The most effective way to fool a machine learning algorithm is to introduce noise — additional data that disrupts or skews information the algorithm has already learned. Imagine an algorithm is learning the difference between a stop sign and a mailbox. Once the algorithm has “seen” enough images and collected enough data points, it can develop a classifying line that separates stop signs from mailboxes. This classifier is unique for every dataset.
To trick the machine, all you need is basic information about the classifier and you can tailor noise specifically to confuse it.
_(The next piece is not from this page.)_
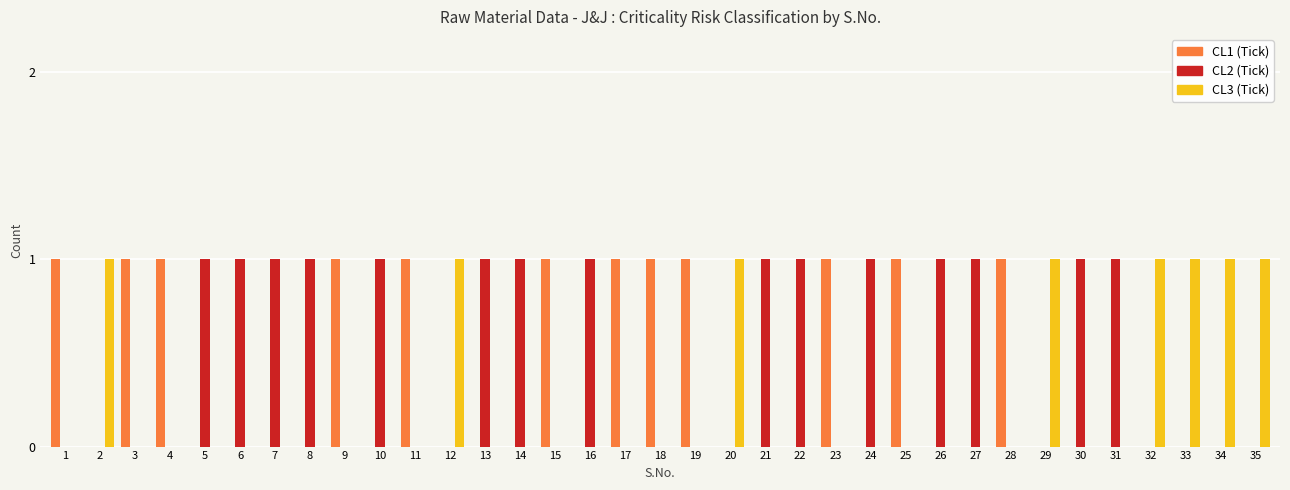

Are the bars horizontal?

No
This so-called adversarial noise could wreak havoc on autonomous vehicles or facial recognition software and, right now, there is no effective protection against it. The only recourse is to recalibrate the classifier. Of course, the adversary then develops new noise to attack the new classifier and the battle continues.
But what if, as Sun Tzu suggests, your classifier could truly know all the types of noise that could be used against it and be prepared for each attack?
That’s what Singer and his team set out to do.
“We developed noise-robust classifiers that are prepared against the worst case of noise,” Singer said. “Our algorithms have a guaranteed performance across a range of different example cases of noise and perform well in practice.”
Singer, with co-authors Robert Chen, Brendan Lucier, and Vasilis Syrgkanis, recently presented the research at the prestigious Neural Information Processing Systems conference in California.
"Our work provides new theoretical insights into how to optimize functions under uncertainty,” said Robert Chen, co-author of the research and former SEAS undergraduate. “Those functions could be measuring any number of things, however, and so the framework accommodates a wide range of problems and has a wide range of potential applications, from autonomous driving to computational biology and theoretical computer science.”
Next, the researchers hope to use this framework to tackle other problems in machine learning, such as understanding the spread of epidemics in social media.